1
WAVERLY
Tiny wings buzzed frantically as the bee completed its infinite circuit around the tight bud, and finally settled on a bloom nearby. The pale yellow petal dipped under its weight, swaying as the worker collected its burden and flitted to the next flower. I traced its invisible path with my fingertip, letting it continue on its daily duties while I observed and scratched as many notes as I could through its flight of fancy.
Supercharged midday sun heated the back of my exposed neck, and I wished that I’d put on more sunscreen before I left my shared dorm room.
Just a few more minutes.
Minutes of peace I’d have to give up the moment I closed the hive and return to student life.

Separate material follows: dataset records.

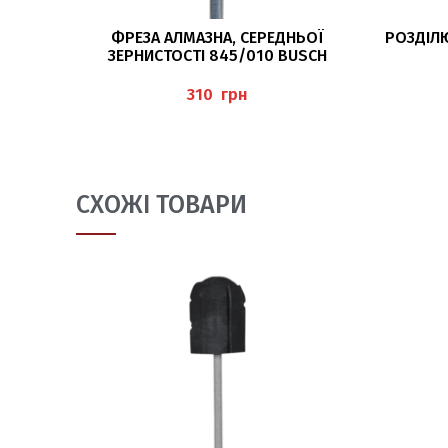
ДОДАТИ В КОШИК
ФРЕЗА АЛМАЗНА, СЕРЕДНЬОЇ
РОЗДІЛЮ
ЗЕРНИСТОСТІ 845/010 BUSCH
грн
СХОЖІ ТОВАРИ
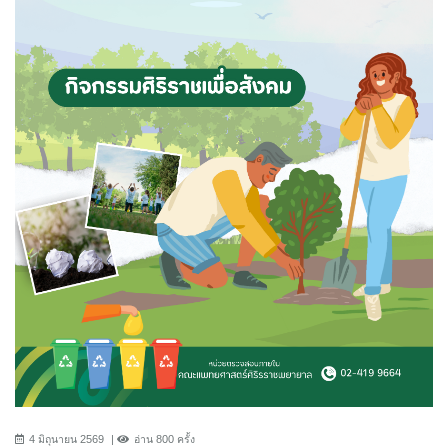
4 มิถุนายน 2569
อ่าน 800 ครั้ง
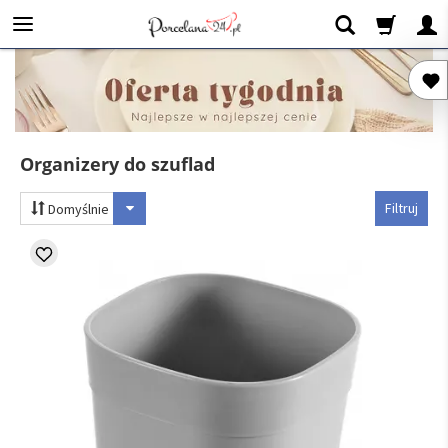
Organizery do szuflad
Filtruj
Domyślnie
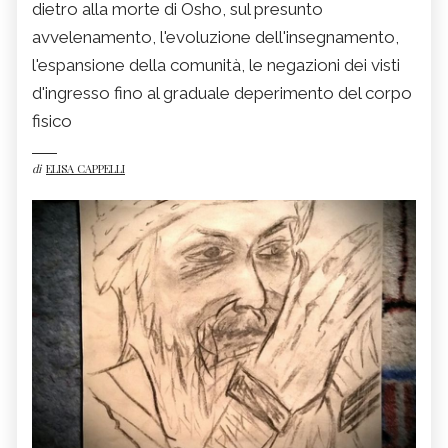
dietro alla morte di Osho, sul presunto
avvelenamento, l'evoluzione dell'insegnamento,
l'espansione della comunità, le negazioni dei visti
d'ingresso fino al graduale deperimento del corpo
fisico
di
ELISA CAPPELLI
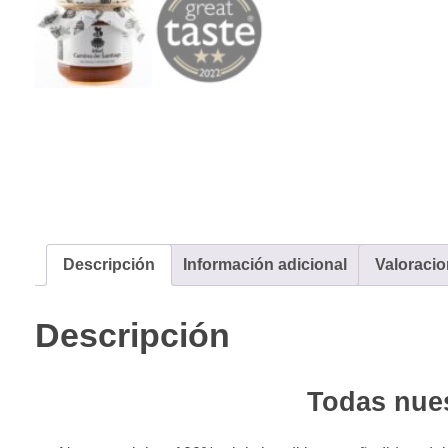
Descripción
Información adicional
Valoracio
Descripción
Todas nue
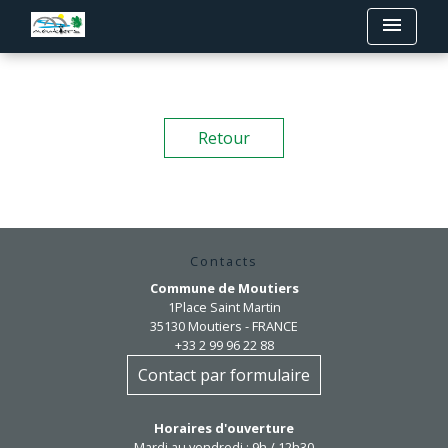
menu
Retour
Contacts
Commune de Moutiers
1Place Saint Martin
35130 Moutiers - FRANCE
+33 2 99 96 22 88
Contact par formulaire
Horaires d'ouverture
Mardi au vendredi : 9h / 12h30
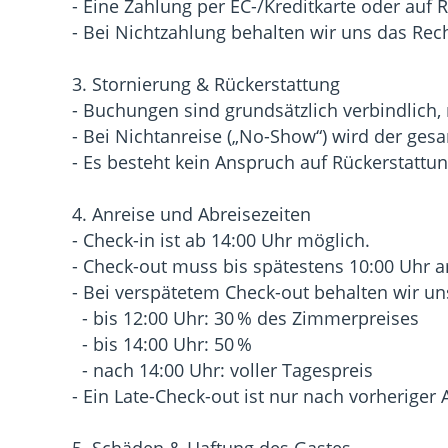
- Eine Zahlung per EC-/Kreditkarte oder auf 
- Bei Nichtzahlung behalten wir uns das Rec
3. Stornierung & Rückerstattung
- Buchungen sind grundsätzlich verbindlich, n
- Bei Nichtanreise („No-Show“) wird der ges
- Es besteht kein Anspruch auf Rückerstattun
4. Anreise und Abreisezeiten
- Check-in ist ab 14:00 Uhr möglich.
- Check-out muss bis spätestens 10:00 Uhr a
- Bei verspätetem Check-out behalten wir u
- bis 12:00 Uhr: 30 % des Zimmerpreises
- bis 14:00 Uhr: 50 %
- nach 14:00 Uhr: voller Tagespreis
- Ein Late-Check-out ist nur nach vorheriger
5. Schäden & Haftung des Gastes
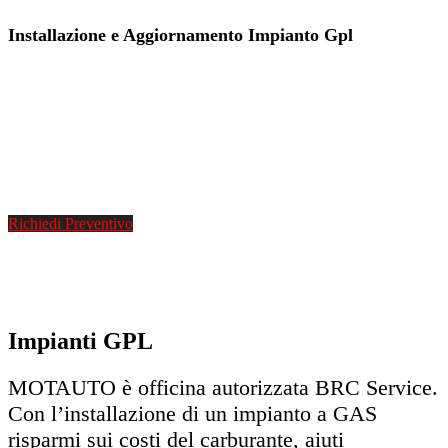
Installazione e Aggiornamento Impianto Gpl
Richiedi Preventivo
Impianti GPL
MOTAUTO è officina autorizzata BRC Service.
Con l’installazione di un impianto a GAS
risparmi sui costi del carburante, aiuti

I’d traced the bee’s passage for the last few weeks, observing the hive until I dreamed of tiny zipping insects and their constantly changing paths in my sleep. Something about the way they moved drew me to them. I couldn't help zoning out to their personal in-flight program, the focus of my second semester at California’s Rippton U, home of the Rippton Hails ice hockey team and offering a bespoke biopsychology major designed for science nerds just like me.
“Of all the places I've gone to pick up a girl, this has to be one of the weirdest.”
A long shadow fell over me, obscuring the bee’s path and my peace. I closed my eyes, willing the insurgent away but when I opened them, his shadow still closed out my sun.
“No one asked you to be here.”
“Actually, you did.” Jaxson Jax Palmer, or so the Indie online art community proclaimed him, huffed a laugh to my back.
My brain reacted to that slight with a silent snarl for breaking into my slice of peaceful pie, but my mentee didn’t give a honey bee’s whit about simple things like screwing with other people’s mindset.
Two can play that game.
Geek I might be–pun intended–but that didn’t make me socially useless, just awkward as all get out. Positioning my pencil between my fingers, I tracked the insect’s path again and again until it became second nature. Which made ignoring the body blocking my light all too easy. Hyper-focus was my jam.
I lowered that same movement to my page, ghosting the precise pattern on my sketch pad in a series of tiny dashes to convey both direction and movement until I immortalized the bee’s life work on my page.
A puff of breath hit the back of my neck, doubling the heat of the afternoon sun and cooling it at once. Unable to process the sensation, gooseflesh and shivers broke out all over my skin, racing along my spine in an uncomfortable roil that broke me out of my reverie.
“I thought you left,” I said grumpily, pretending I hadn’t just managed to forget he was there at all.
Jax didn’t move or back off. Personal space bubble, anyone? “Cute. Shouldn't you actually have the bee in the drawing?”
My concentration shattered to the nth degree, I snapped my drawing pad shut, leaving the rings at the top of the binder zinging. “If someone left me alone long enough to get my work done, maybe the bee would get to make an appearance one day.” I closed my eyes and tried not to let the wave of insta-nausea that swept through my gut during my outburst overwhelm me. “I'm sorry. I'm never rude like that.”
As soon as the apology left my mouth, I regretted it.
Jax half-snorted, needing nothing else to express his extreme disdain. This was Jax. Bad boy extraordinaire, incredibly gifted artist which even this geek girl could see with one eye shut, and the student I was meant to be tutoring who never turned up for our sessions on time.
I apparently wasted his time, and he thus impinged on mine, and my space.
His breath brushed my cheek as he leaned back in. Case in point. I repressed another shiver, unsure if I wanted to screech at him or punch him. Not that I’d ever punched anyone before. Why bother apologizing to someone who hated every moment he sacrificed to be in my company, for crying out loud? We only spent enough time together to get what we needed done, and went our separate ways with gratitude that those scant minutes expired in an appropriate fashion.
Until today.
What the hell was different about today?
I twisted on my little piece of plastic that protected my rear from ending up soaking wet on the biology gardens grass and looked up into the yellowest pair of eyes I'd ever seen.
Lime and black streaks decorated a long fringe that flopped over his eyes in a you can’t be as cool as me cut fresh out of highschool but somehow it hit all the right rockstar/elite artistry vibes to make it edgy enough for college.
Just like him, his smile had a sharp edge to match his brittle sense of humor laced with a heady dose of quick-serve sarcasm I appreciated. I’d learned that over the last few weeks, usually when he aimed that weapon at me.
On the very rare occasion that same self depreciative humor was directed at himself.
It didn't make either of us like each other any better.